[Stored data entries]
****************

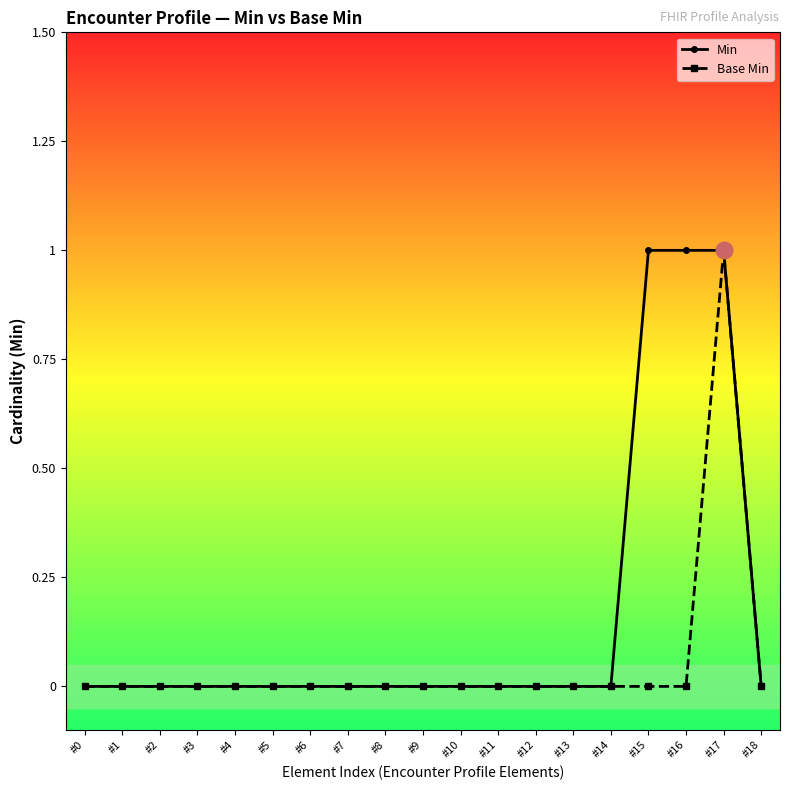

Between #11 and #15, which series saw the biggest shift?

Min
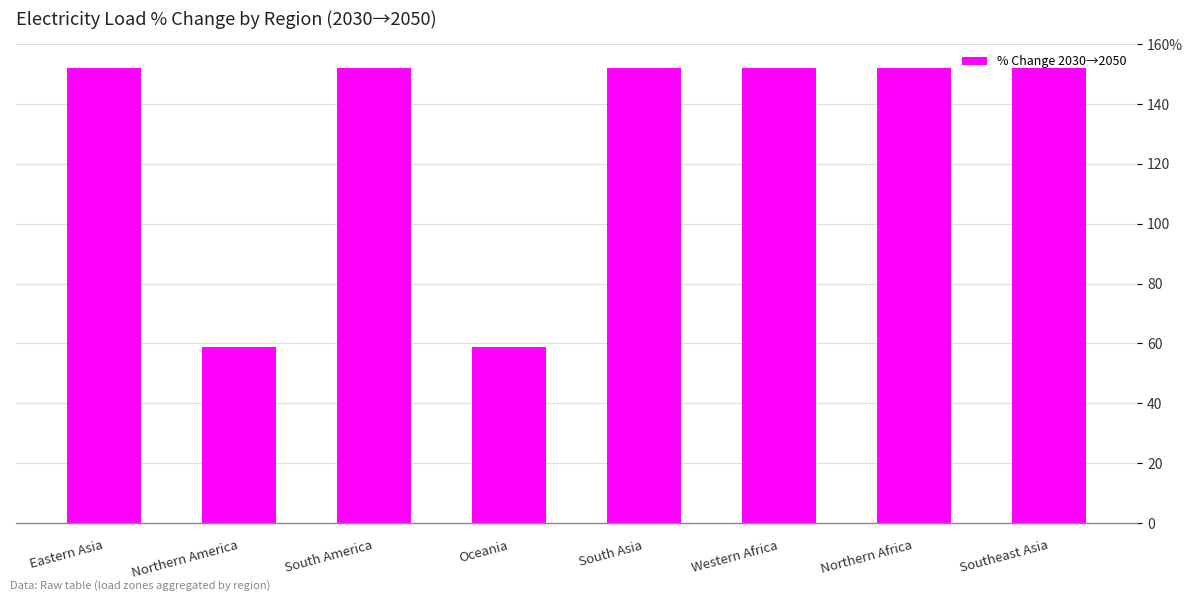

Does the chart contain any negative values?

No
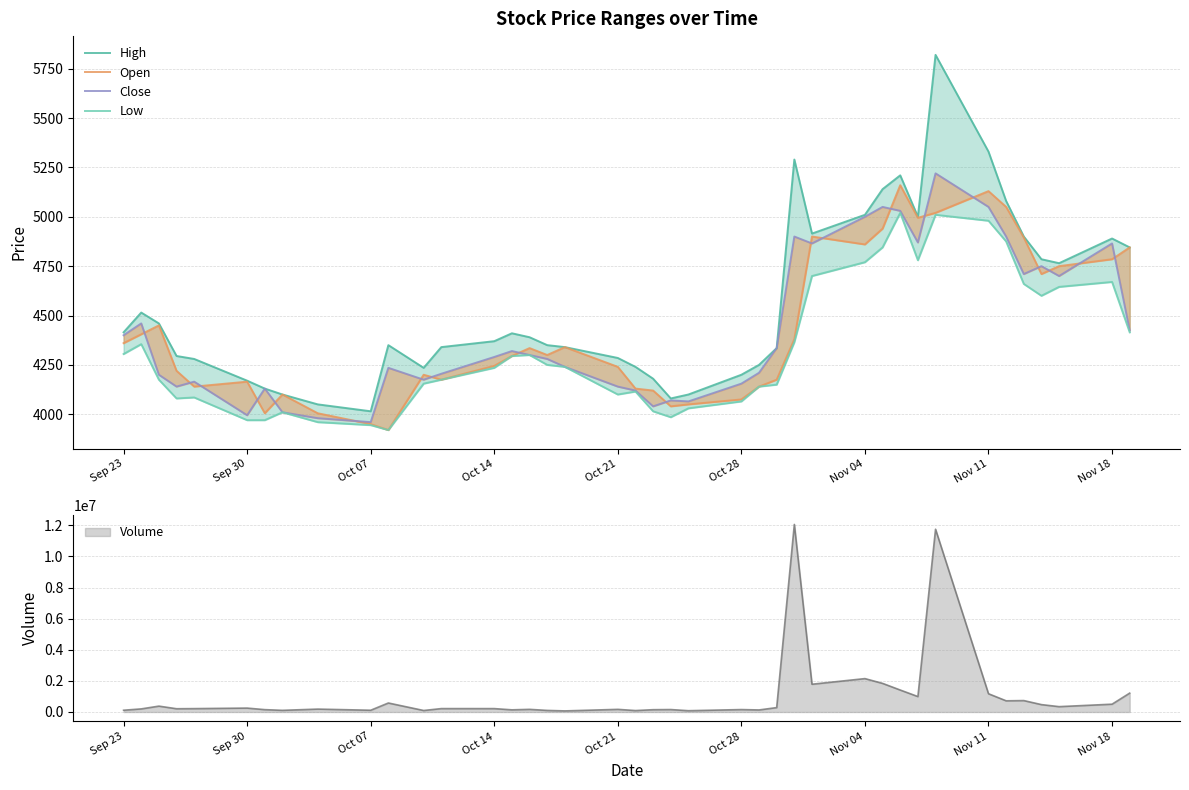

What are all the series names shown in the legend?

High, Open, Close, Low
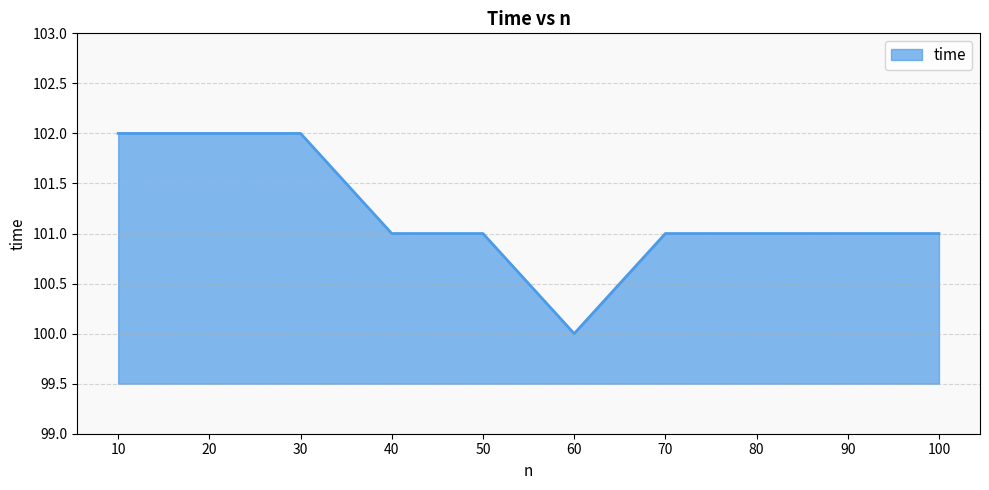

The value at 90 is 101. True or false?

True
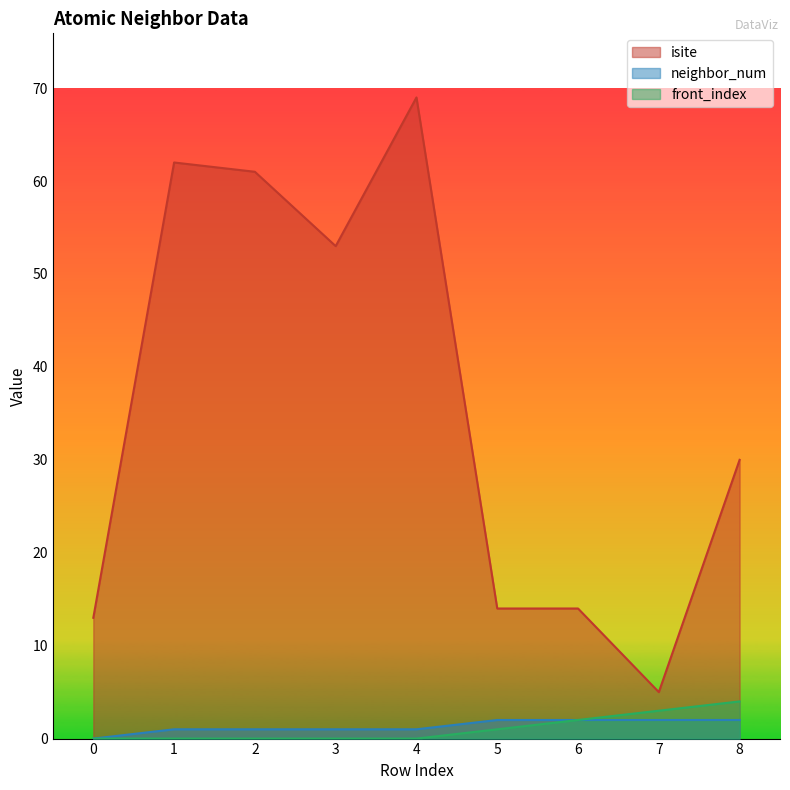

What is the total value across all series at 1?

63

****************

TASK DETAILS: Extract every line of the listing above that contains the word "True".

ANSWER BOX:
The value at 90 is 101. True or false?
True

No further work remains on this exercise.